Üçüncü gruptaki samimî insanların iyi niyetli eleştirilerine dûçar olan biraz kibirli, abartılı ve biraz da en’âniyet kokan kişilik özelliklerini ve muhataplarına böyle olduğun imajını veren görüntü ve yaklaşımlarını -biliyorum biraz zor ama- mümkün olduğu ölçüde düzeltmeye çalış.

Üzerimde bıraktığın izlenim ve kanaat de biraz bu şekildedir. Evet, bunları maalesef ben de hissediyorum, hakkını helâl et!

Dış görünümün böyle olsa da, ben biliyorum ki “fîhi mâ fîh” gereğince ve “Bir ben vardır benden içeru” mûcibince, senin içinde de kırılgan ve duygusal “Allah’ın fakir kulu bir Mustafa” vardır.

Benim, seninle bir teşrik-i mesâim olmadığı için, sana daha dışarıdan ve daha uzaktan objektif bir şekilde bakabildiğime inanıyorum.
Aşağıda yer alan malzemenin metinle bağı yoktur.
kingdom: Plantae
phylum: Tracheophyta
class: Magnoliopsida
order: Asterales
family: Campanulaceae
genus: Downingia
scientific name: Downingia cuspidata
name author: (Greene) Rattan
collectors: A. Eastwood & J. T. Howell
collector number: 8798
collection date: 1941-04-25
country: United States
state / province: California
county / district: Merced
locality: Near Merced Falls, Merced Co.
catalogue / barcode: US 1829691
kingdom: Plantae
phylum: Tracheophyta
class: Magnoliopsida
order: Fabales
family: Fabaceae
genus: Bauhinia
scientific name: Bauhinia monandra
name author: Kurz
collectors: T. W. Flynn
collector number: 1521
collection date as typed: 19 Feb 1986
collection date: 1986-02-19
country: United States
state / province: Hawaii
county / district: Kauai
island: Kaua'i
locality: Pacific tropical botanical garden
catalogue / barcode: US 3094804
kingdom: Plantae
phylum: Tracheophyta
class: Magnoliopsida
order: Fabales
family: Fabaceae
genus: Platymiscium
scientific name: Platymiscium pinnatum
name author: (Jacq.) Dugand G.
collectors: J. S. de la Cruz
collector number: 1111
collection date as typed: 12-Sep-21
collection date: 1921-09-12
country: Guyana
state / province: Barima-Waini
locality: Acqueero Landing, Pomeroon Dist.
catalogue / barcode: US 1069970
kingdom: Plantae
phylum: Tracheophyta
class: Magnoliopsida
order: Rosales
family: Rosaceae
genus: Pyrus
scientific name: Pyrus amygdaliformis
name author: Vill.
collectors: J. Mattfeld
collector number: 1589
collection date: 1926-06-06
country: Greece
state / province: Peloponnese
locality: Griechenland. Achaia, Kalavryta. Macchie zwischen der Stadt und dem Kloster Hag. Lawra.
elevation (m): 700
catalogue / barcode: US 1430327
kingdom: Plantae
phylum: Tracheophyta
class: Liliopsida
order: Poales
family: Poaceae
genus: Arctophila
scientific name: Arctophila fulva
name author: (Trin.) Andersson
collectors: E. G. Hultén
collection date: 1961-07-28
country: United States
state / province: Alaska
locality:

Evet, düşünce ve fikirlerin kıymetli de olsa, birazcık bu kibir ve en’âniyet görünümlü tavırlarından kurtulmaya çalış, lütfen!

Bir tarafta çok büyük emeklerin ve hizmetlerin var. Âlimler çok kolay yetişmiyor. Şüphesiz mezkûr imajın bunların üzerini örtmeye yetmez ama sen yine de bunları dünyevî hırslarına (kibir, en’âniyet, siyâset gibi) âlet ederek hebâ etme. Sen kaliteli insan ve medenî Müslüman yetiştirmek için eğitim ve kültürel faaliyetlerine devam et.

Güç zehirlenmesinden sık sık bahsediyorsun ama bunun bir çeşidini küçük çaplı da olsa sen yaşıyorsun. Unutma, kendini değerli bulma ile narsisizm arasında ince bir çizgi vardır. Bu çizginin bir adım ötesi uçurum, bir adım berisi sulh u salâhtır.

Diğer yandan, “Tekâsür”den bahsediyorsun lâkin sen de farkında olmadan bâzen “kibir” ve “en’âniyet” tekâsürüne yakalanıyorsun, dikkat et!

Öfkene hâkim ol! Seni sevmeyenlerin ve ümmetin aleyhinde olanların ekmeğine yağ sürecek konuşmalar yapma. Ben genellemeci değilim, doğrularını alır, yanlışlarını atarım, bilesin.

Eleştirmenin hikmetinden bahsediyorsun. İşte ben de seni eleştiriyorum. Ama benim eleştirmem yapıcı bir eleştiridir, bilesin.

Benim sana söylediklerim, bir mü’min kardeşinin sorumluluğu çerçevesinde “Emri bi’l-ma’rûf ve nehyi ani’l-münker” ilkesini uygulamaktan ibarettir, unutma!